Leave a Comment
A lot of folks will be standing in line at midnight tonight, eager to get their hands on a Nintendo Switch. When they first plug in the console and download that day one update, though, they'll also be revisited by an old nemesis.
Friend Codes are making their triumphant return on the Nintendo Switch, which is only accurate if your definition of "triumphant" is "everyone hates these freaking things." Thankfully, it's not all bad news, as Nintendo has also announced additional ways to hook up with your online pals that don't require a ridiculous set of numbers being plugged in.
Unfortunately, Nintendo still hasn't gotten its act together when it comes to certain modern gaming features. When it comes to protecting folks from evil internet monsters, for instance, they rely on a mostly useless safety precaution rather than better parental controls.
On most game platforms (PlayStation, Xbox, Steam, etc.) it's extremely easy to add (or delete) friends from your online acquaintance collection. Aside from just telling folks your user name and having them add you, you can also easily add someone you met in a game by clicking on their name in a queue and sending them an invite.
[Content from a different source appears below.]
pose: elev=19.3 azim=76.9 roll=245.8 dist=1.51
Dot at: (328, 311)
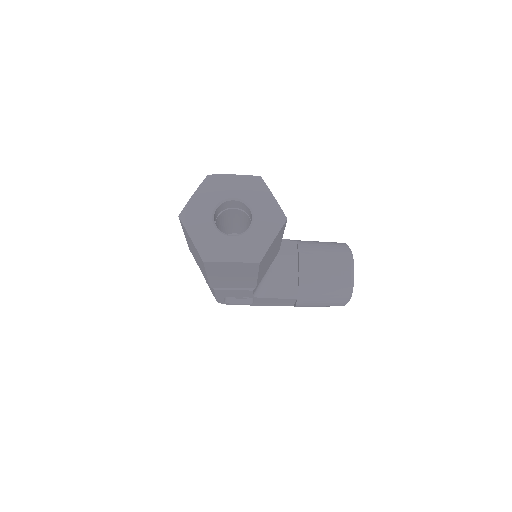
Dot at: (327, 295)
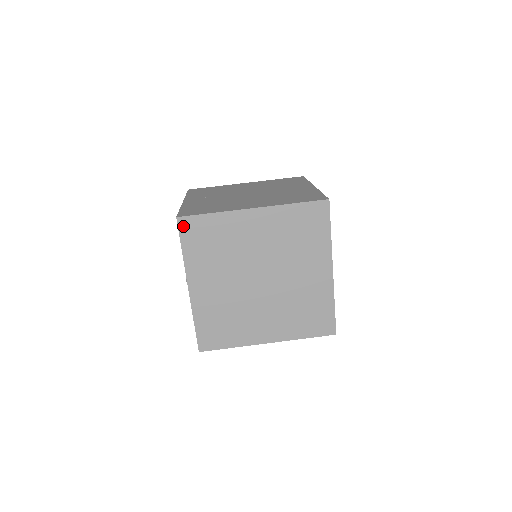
Nintendo, on the other hand, uses Friend Codes. According to a recent report from Polygon, that's remaining the case with the Switch. In order to become friends, you have to send someone your lengthy numerical code and wait on them to add it to their system. In the meantime, they need to send you their code and you have to add it to your own system.
Thankfully, it's not all bad this time around. According to the initial report, you can still search for local users like with the 3DS, so if you're both playing your Switch on the go, becoming friends is a much easier process. You can also search for friends by their code but, again, that would require you to know their code in the first place. Finally, you can "search for users you've played with." We assume that that final process removes the need to actually exchange codes but, if that's the case, what's the point in even using them?
Thankfully, Nintendo has also announced that additional methods for adding friends will be introduced in the future that, again, make us wonder why they're even using Friend Codes in the first place. According to Polygon, those methods will include using social networks like Facebook or Twitter, as well as your Nintendo Network ID. For those who don't remember, your NNID is just like your username on other platforms, which is usually a lot easier to remember than a random collection of 12 numbers.
If you're feeling a bit confused by all of this, you're certainly not alone. At this point, everyone who games on a Nintendo device or two likely has three IDs and two friend codes to keep straight, and that's just ridiculous.